• **Problem**:
The reply should hold every line of the data, unchanged and complete.

*** The data

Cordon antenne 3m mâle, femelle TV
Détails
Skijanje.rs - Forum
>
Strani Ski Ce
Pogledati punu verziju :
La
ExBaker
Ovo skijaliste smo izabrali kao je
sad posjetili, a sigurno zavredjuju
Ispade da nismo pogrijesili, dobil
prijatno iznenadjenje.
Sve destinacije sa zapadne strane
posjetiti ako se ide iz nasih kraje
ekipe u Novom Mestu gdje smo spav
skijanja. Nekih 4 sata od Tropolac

******

• **Worked solution**:
Cordon antenne 3m mâle, femelle TV
Détails
Skijanje.rs - Forum
>
Strani Ski Ce
Pogledati punu verziju :
La
ExBaker
Ovo skijaliste smo izabrali kao je
sad posjetili, a sigurno zavredjuju
Ispade da nismo pogrijesili, dobil
prijatno iznenadjenje.
Sve destinacije sa zapadne strane
posjetiti ako se ide iz nasih kraje
ekipe u Novom Mestu gdje smo spav
skijanja. Nekih 4 sata od Tropolac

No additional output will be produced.